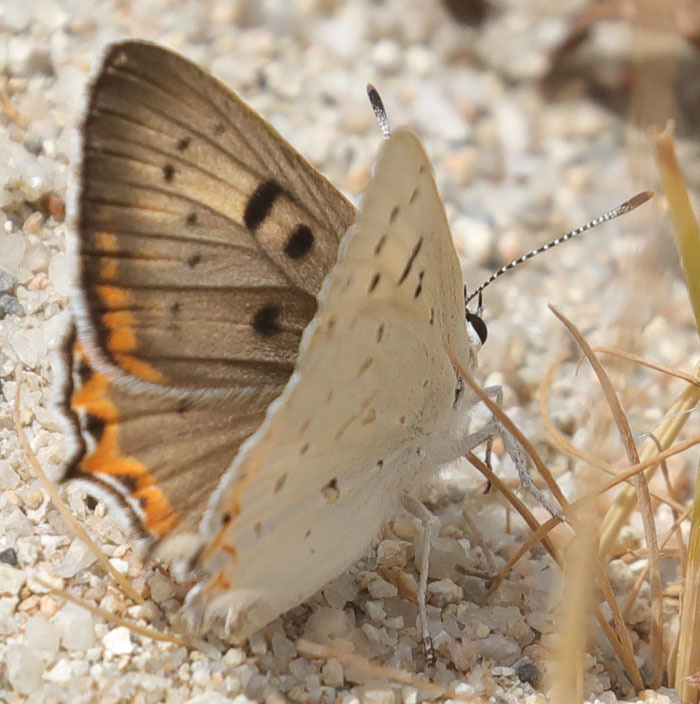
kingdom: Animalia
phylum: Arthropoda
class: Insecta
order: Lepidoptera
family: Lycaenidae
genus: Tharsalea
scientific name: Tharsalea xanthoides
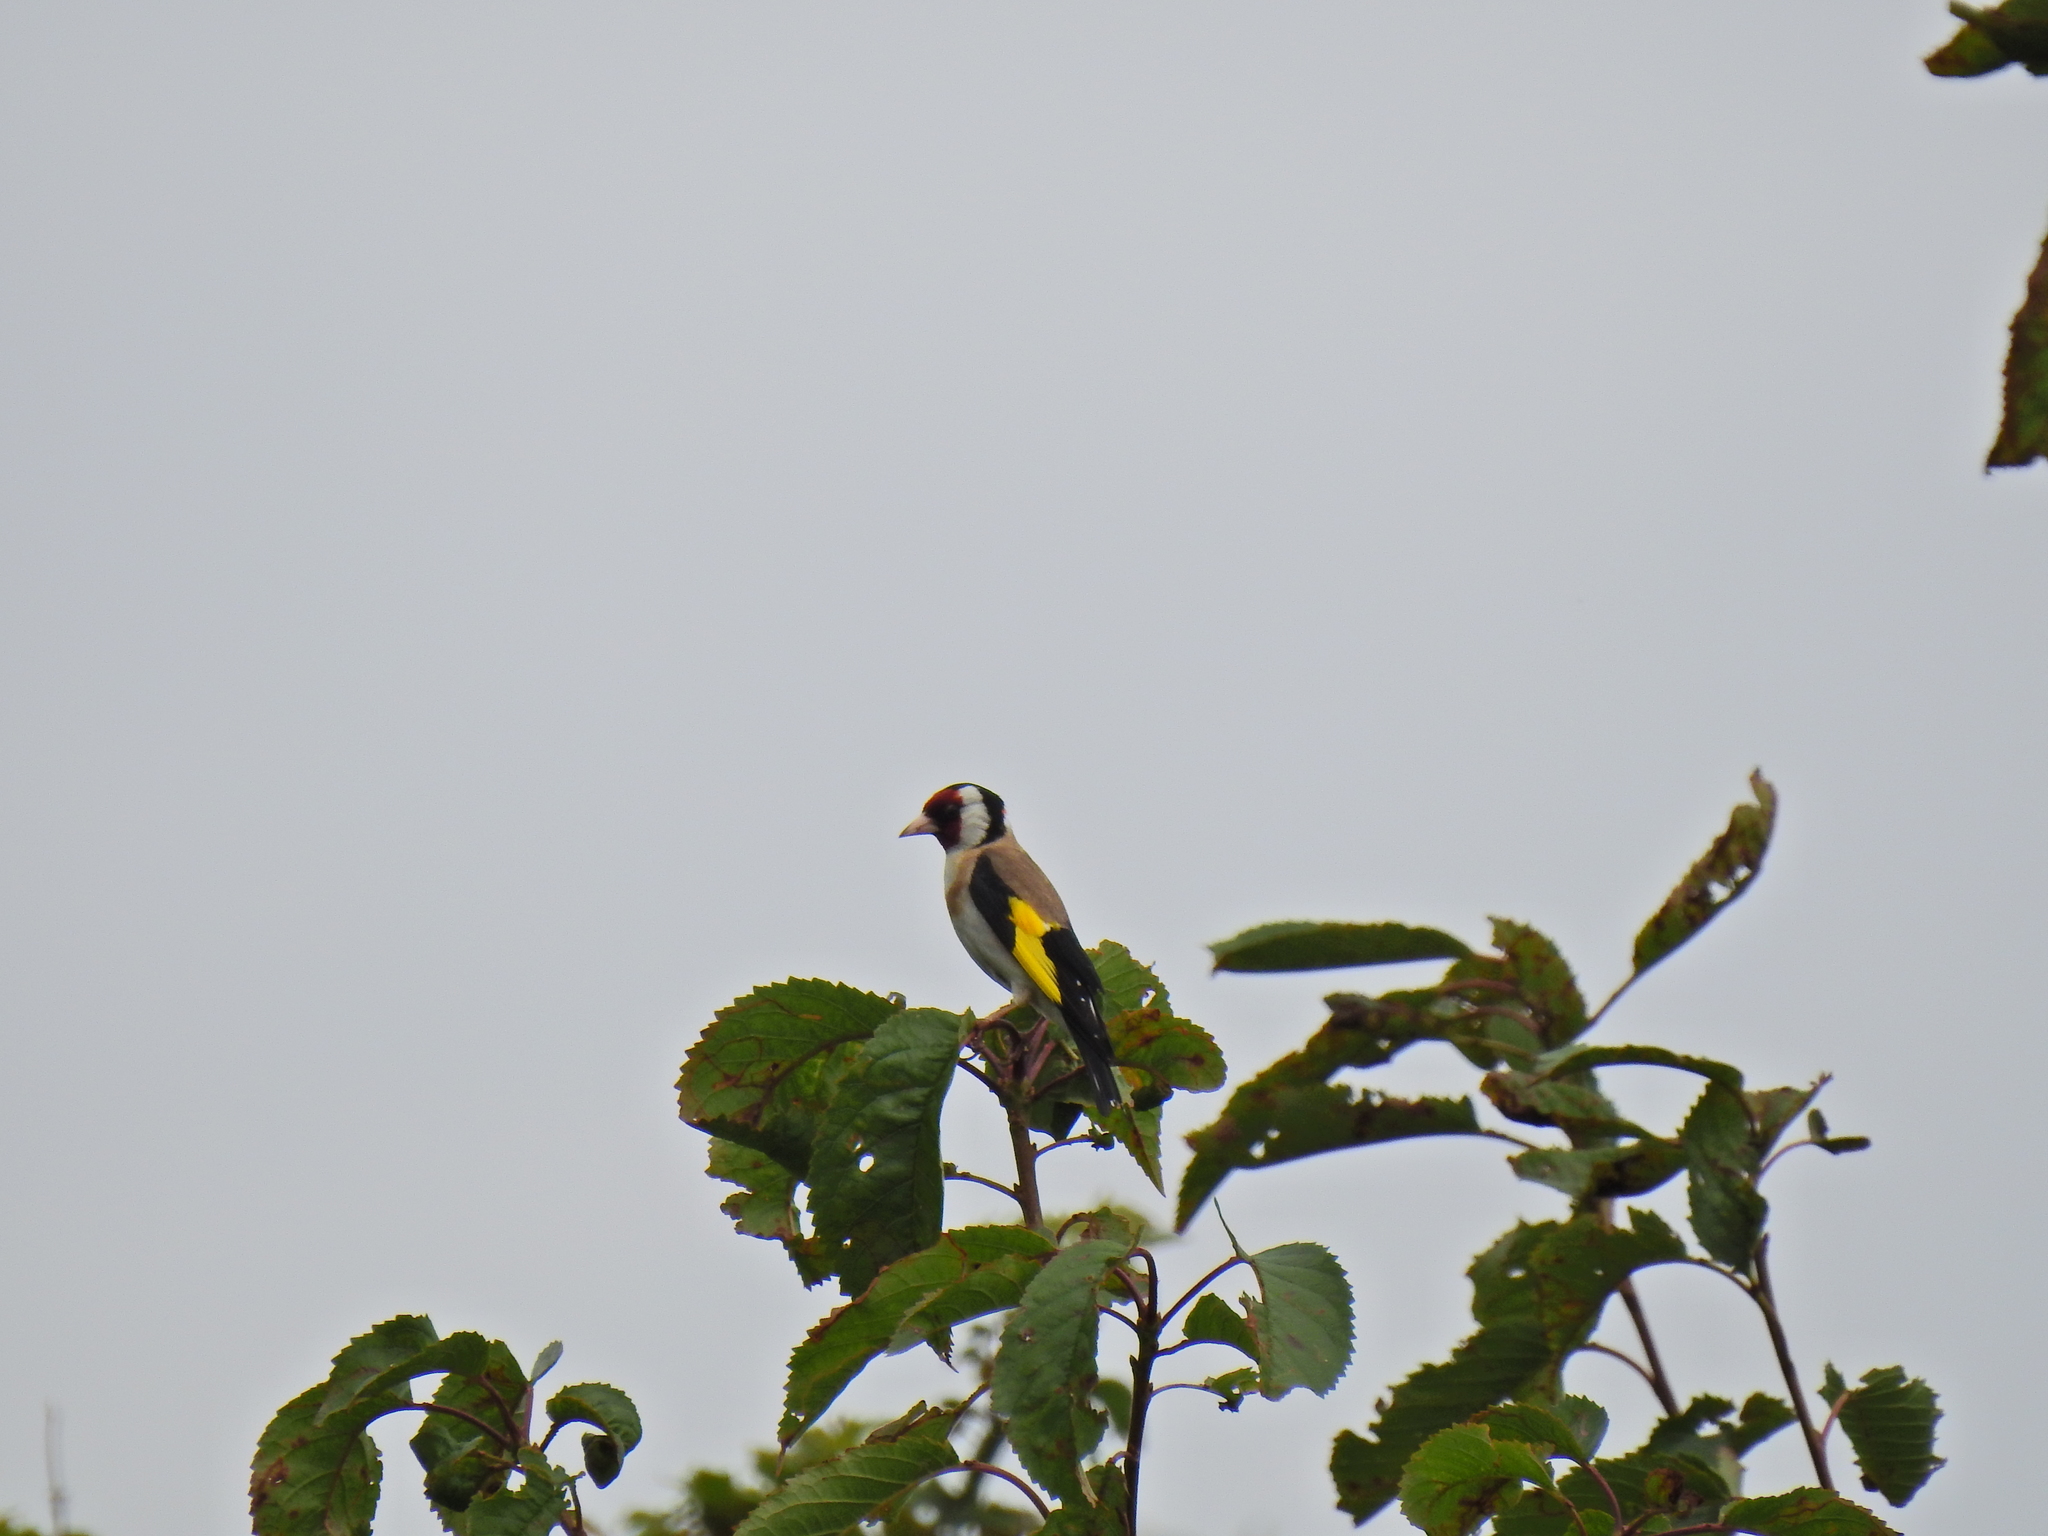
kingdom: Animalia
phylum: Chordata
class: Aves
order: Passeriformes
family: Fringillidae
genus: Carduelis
::::
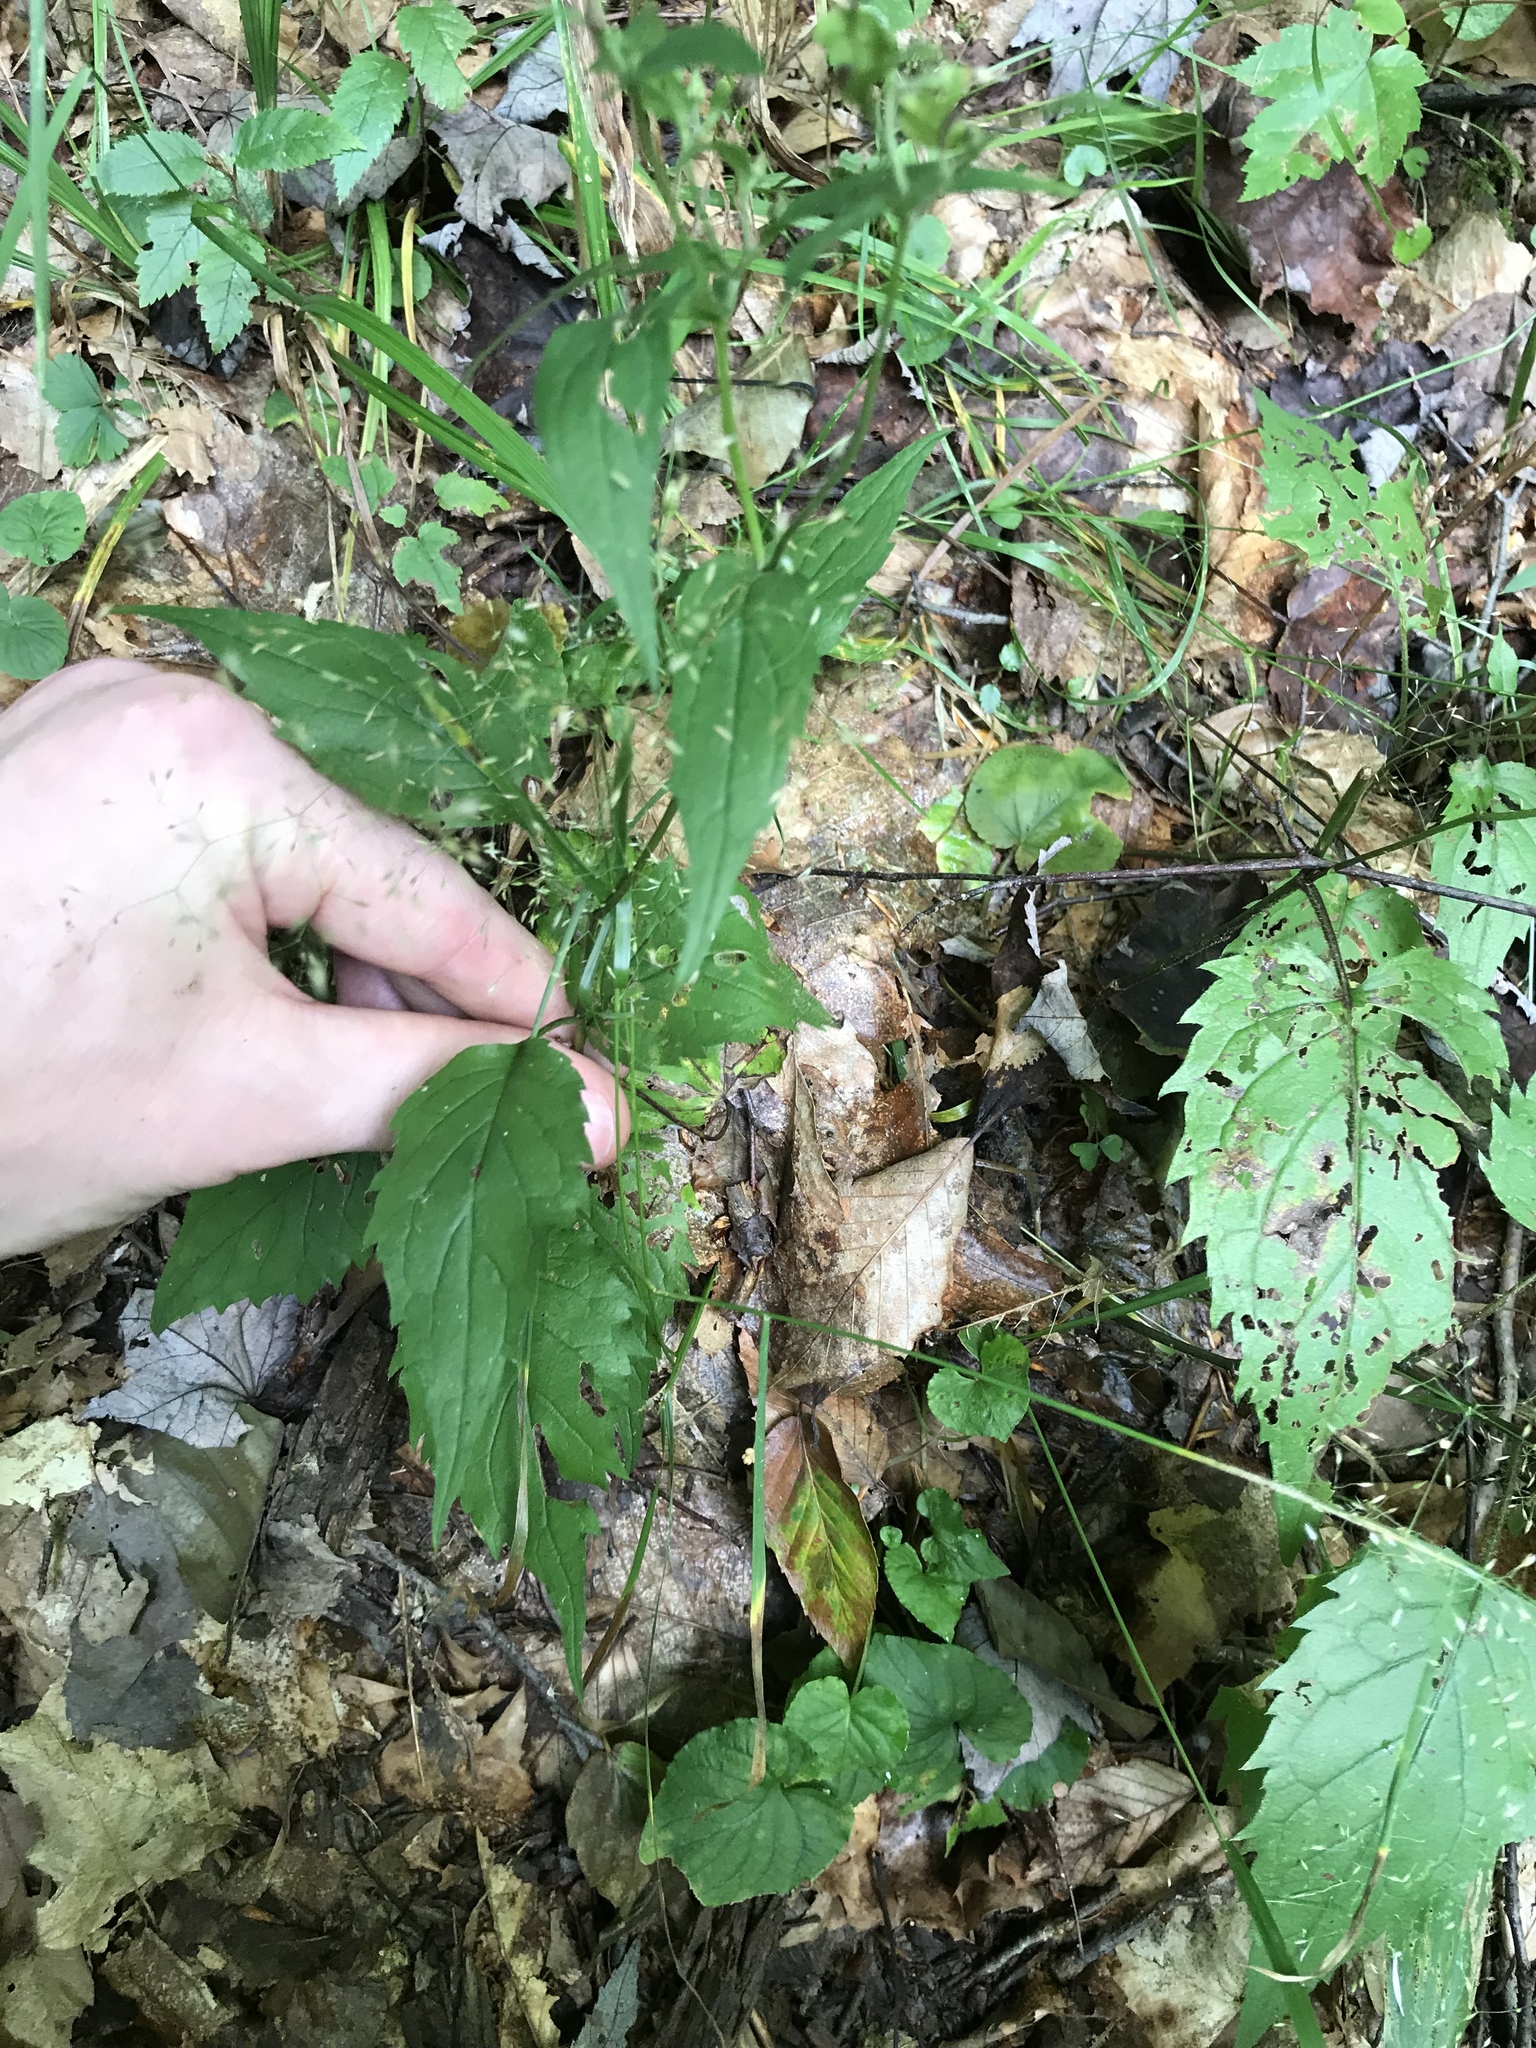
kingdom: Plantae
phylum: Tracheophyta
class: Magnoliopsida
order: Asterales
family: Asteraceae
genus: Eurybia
::::
Rewrite the lines starting at the one that contains "phylum: Arthropoda" and ending at the one that contains "family: Fringillidae", changing "scientific name" to "binomial name" and keeping everything else the same. Leave the pictures out of your answer.

phylum: Arthropoda
class: Insecta
order: Lepidoptera
family: Lycaenidae
genus: Tharsalea
binomial name: Tharsalea xanthoides
kingdom: Animalia
phylum: Chordata
class: Aves
order: Passeriformes
family: Fringillidae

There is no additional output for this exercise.